* [Texto de referência]:
== == ==
Frank Wheeler (Leonardo DiCaprio) trabalha como um executivo em uma empresa em Nova York. É 1955 e os americanos vivem o pós-guerra. Frank não gosta do emprego, mas é o que mantém a ele, sua esposa April (Kate Winslet) e um casal de filhos em uma bela casa no subúrbio. No dia do seu aniversário de 30 anos, ele leva uma secretária para almoçar, desabafa seus problemas e, depois de beberem muito, transam no apartamento dela. Ao chegar em casa, a esposa e os filhos o aguardam para uma festa surpresa de aniversário. A cena do parabéns, aliás, é uma das poucas em que as crianças são vistas. Pelo resto do filme, muito se fala mas pouco se vê dos filhos.

"Foi apenas um Sonho" é o título brasileiro bobo e óbvio para "Revolutionary Road", o mais recente filme de Sam Mendes. Ele fecha o que podemos chamar de "trilogia do desespero" da classe média americana, formada pelos filmes "Beleza Americana" (do próprio Sam Mendes, de 1999) e "Pecados Íntimos" (de Todd Field, 2006), também estrelado por Kate Winslet. Mas não fecha com chave de ouro. Há algo de muito frio e calculado no filme de Mendes que transforma mais em um exercício de observação do que de empatia.

Após a festa de aniversário, April surpreende o marido com uma proposta: por que eles não vendem a casa, empacotam tudo e vão morar em Paris? Ela sabe que ele não é feliz no emprego e gostaria que ele tivesse tempo livre para poder "descobrir sua vocação". Como eles iriam sobreviver? O salário dela como secretária em uma agência do governo seria suficiente para sustentar a família, visto que o custo de vida de Paris (em 1955) era barato. A princípio Frank acha que ela não está sendo prática, mas acaba aceitando a idéia. De repente, a idéia de Paris e de largar tudo dá nova vida ao casal. Eles ficam mais próximos e surpreendem os vizinhos e colegas de trabalho com o anúncio de mudança de vida. No trabalho, quase que sem querer, Frank faz uma sugestão à matriz que é considerada revolucionária e, ironicamente, recebe uma proposta de promoção e aumento de salário. "Imagino a cara que eles fizeram quando você disse que está abandonando a empresa", brinca April.
== == ==
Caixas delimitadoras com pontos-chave

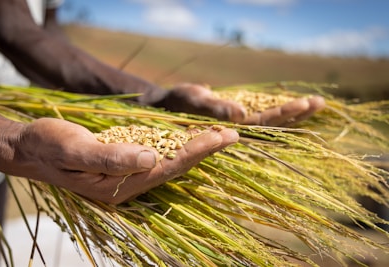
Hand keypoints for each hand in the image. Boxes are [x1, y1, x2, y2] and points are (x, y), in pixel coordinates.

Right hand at [11, 118, 237, 202]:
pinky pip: (158, 152)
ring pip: (170, 159)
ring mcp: (128, 172)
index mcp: (120, 183)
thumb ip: (111, 157)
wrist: (33, 147)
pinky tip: (189, 136)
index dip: (197, 151)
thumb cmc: (50, 146)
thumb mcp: (75, 150)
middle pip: (175, 165)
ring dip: (195, 147)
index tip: (221, 136)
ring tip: (220, 134)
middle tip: (232, 134)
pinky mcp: (125, 160)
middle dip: (204, 149)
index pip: (168, 166)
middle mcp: (129, 181)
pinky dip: (177, 143)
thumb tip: (150, 156)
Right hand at [159, 83, 324, 125]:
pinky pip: (261, 114)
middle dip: (295, 114)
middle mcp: (237, 129)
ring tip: (315, 103)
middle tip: (319, 102)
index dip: (284, 114)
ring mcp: (237, 124)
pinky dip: (277, 108)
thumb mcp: (193, 101)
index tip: (305, 103)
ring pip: (269, 121)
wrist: (165, 105)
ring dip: (291, 113)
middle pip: (272, 125)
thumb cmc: (175, 102)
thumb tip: (242, 115)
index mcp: (229, 128)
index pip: (263, 124)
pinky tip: (291, 104)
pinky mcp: (235, 116)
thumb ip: (215, 108)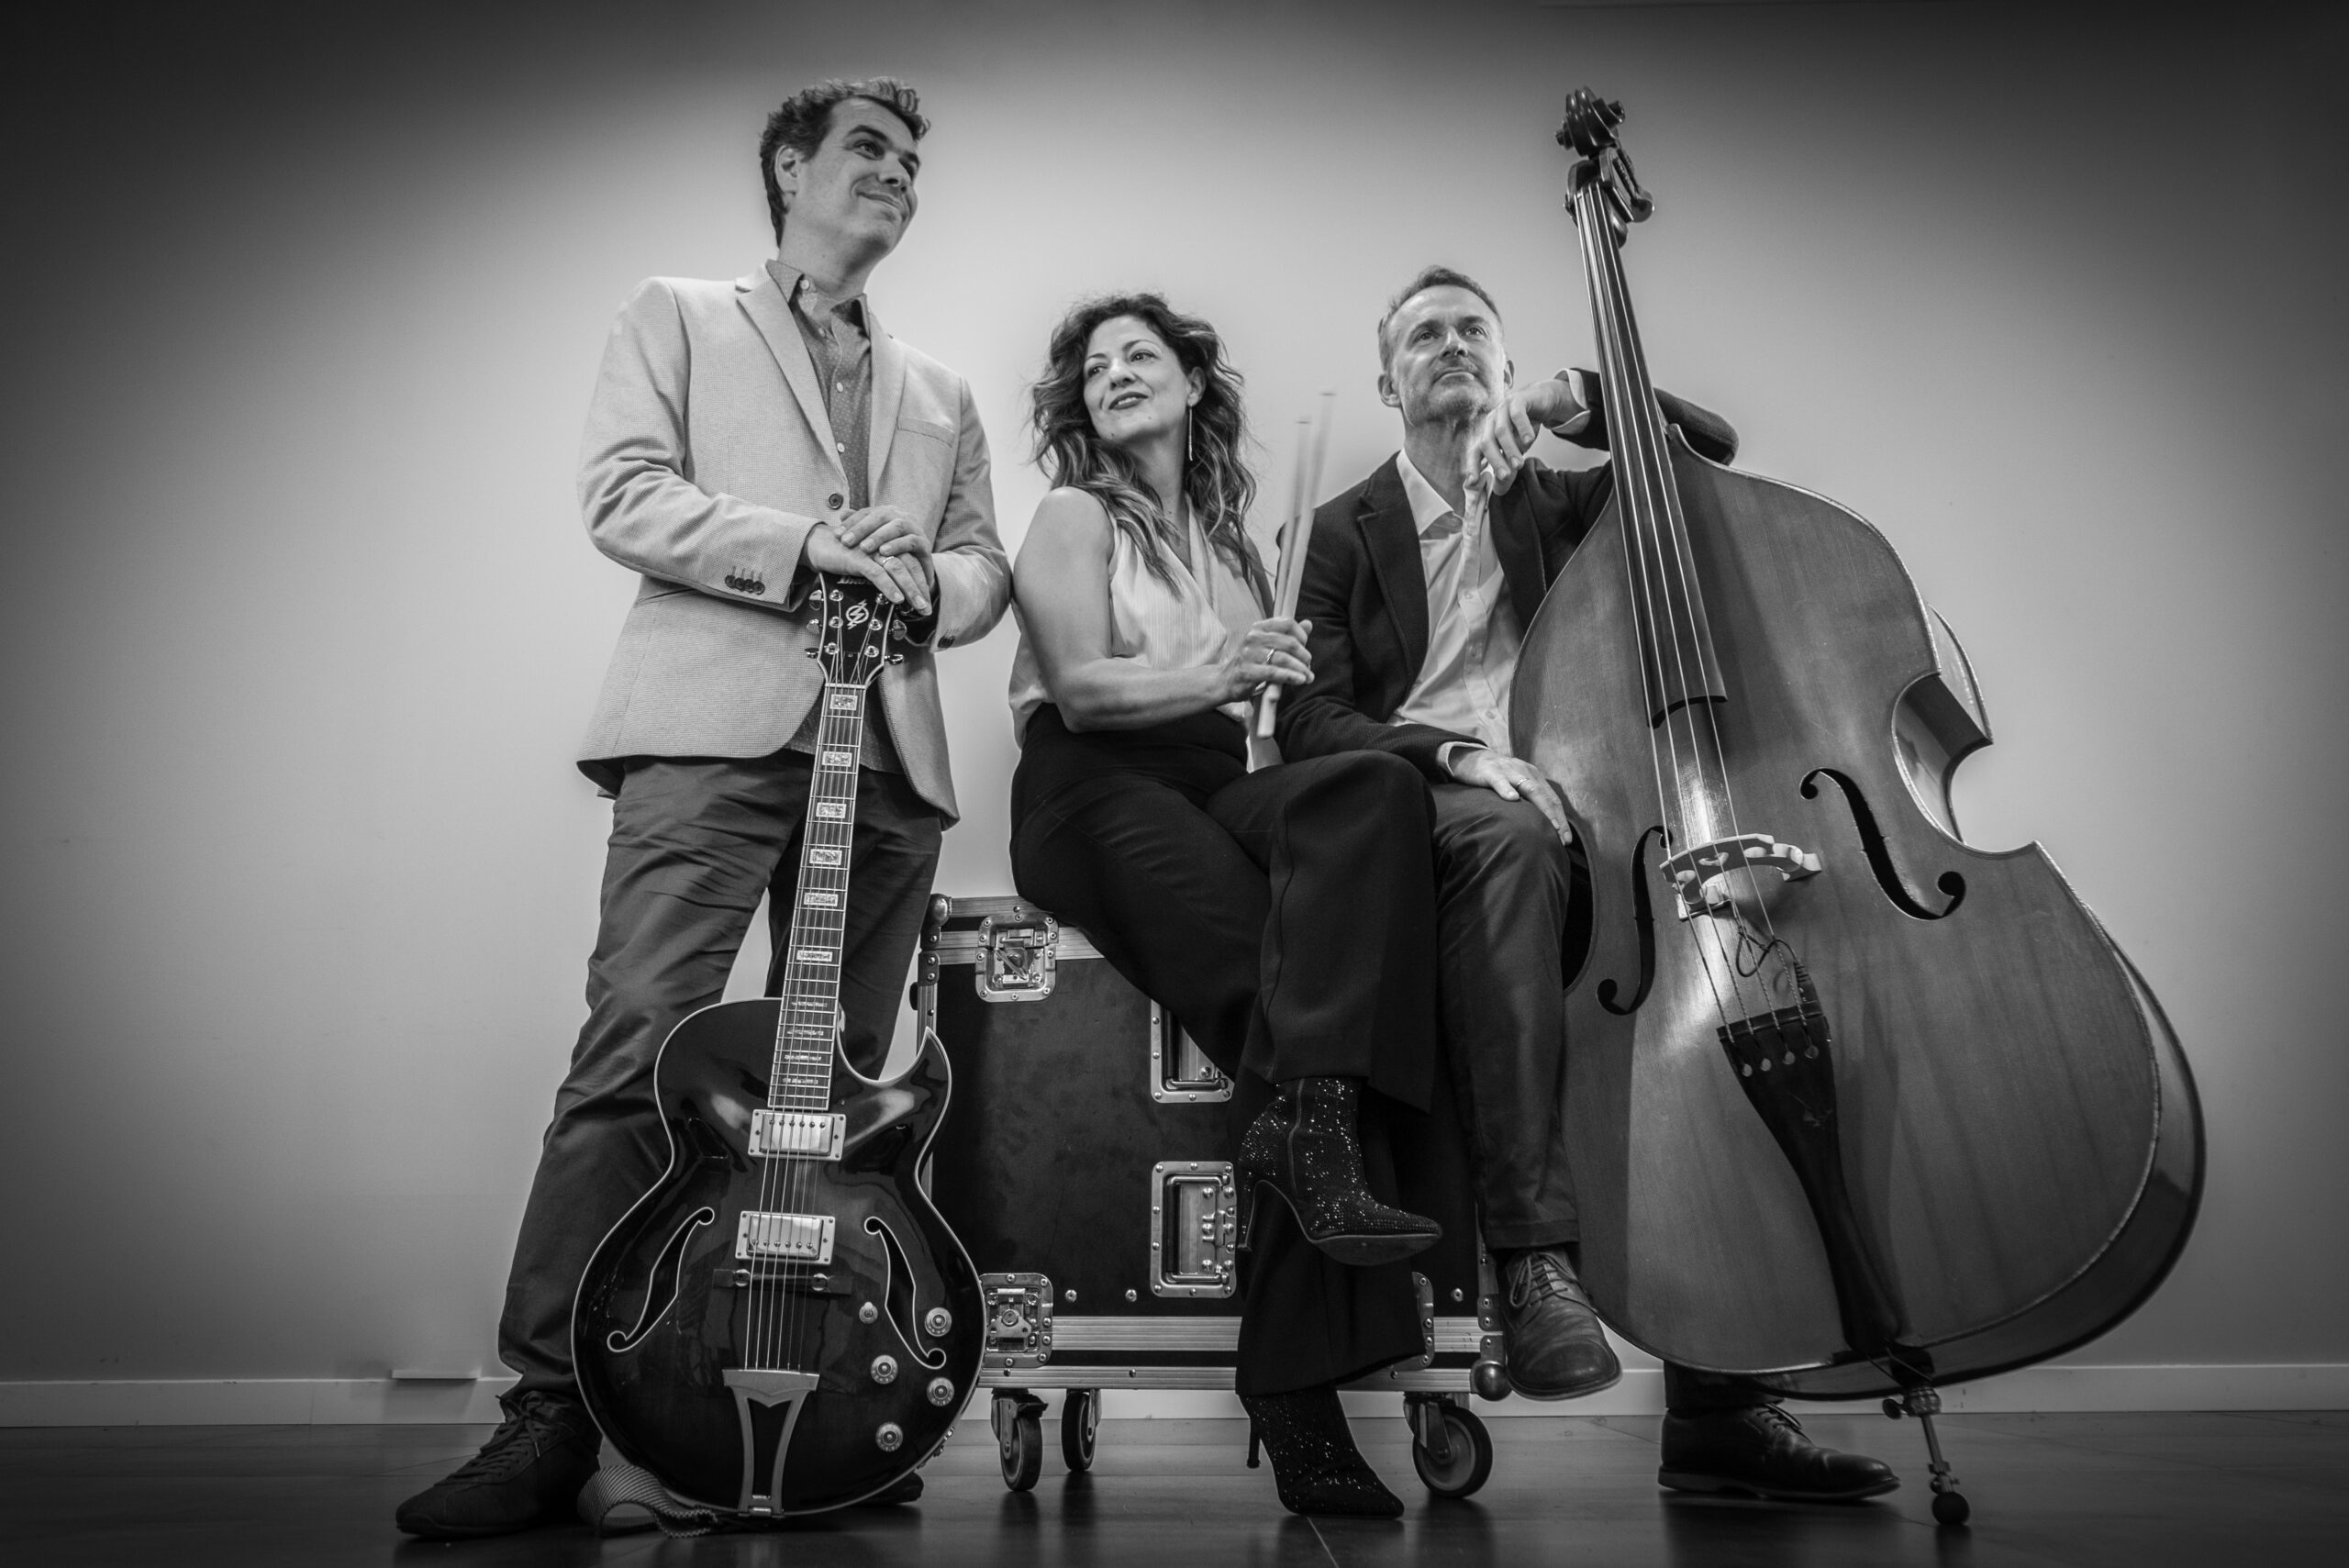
== == ==
* [Exercícios]:
**a)** Na resenha do filme, qual é o título brasileiro dado a "Revolutionary Road"?
**b)** Continue a resenha do filme a partir da última frase apresentada.

* [Suas respostas]:
**a)** "Foi apenas um Sonho".

**b)**
Claro que a idéia de Paris funciona mais como uma fantasia do que como algo concreto. E o filme funciona ao expor os preconceitos da época, principalmente quando se comenta que seria a esposa a sustentar a família. Há também um personagem interessante interpretado por Michael Shannon, que faz um antigo interno de um hospital psiquiátrico. Ele visita os Wheelers acompanhado da mãe (Kathy Bates), que foi a corretora que lhes vendeu a casa, e do pai. Ao saber dos planos de se mudar para Paris, o rapaz parece ser o único a entender o casal. Só que Frank não está mais tão certo de sua decisão. A proposta de promoção e aumento de salário é tentadora. Eles não poderiam ser felizes nos Estados Unidos mesmo? Para complicar, April descobre que está grávida de 10 semanas e começa a imaginar se não seria melhor abortar.

"Foi apenas um sonho" funciona melhor em sua primeira metade. O filme decai mais para o final. O roteiro é por demais teatral e direto, principalmente nas constantes brigas do casal, com muitos diálogos didáticos e expositivos. As crianças aparecem e desaparecem conforme a necessidade do roteiro, e "babás" são citadas a todo momento, mas nunca são vistas. Mas é um filme bem feito e bem interpretado, principalmente por Kate Winslet. Ela e DiCaprio repetem o par romântico de "Titanic", pouco mais de dez anos depois. Com o perdão do trocadilho, "Foi apenas um sonho" é bom, mas frio como um iceberg.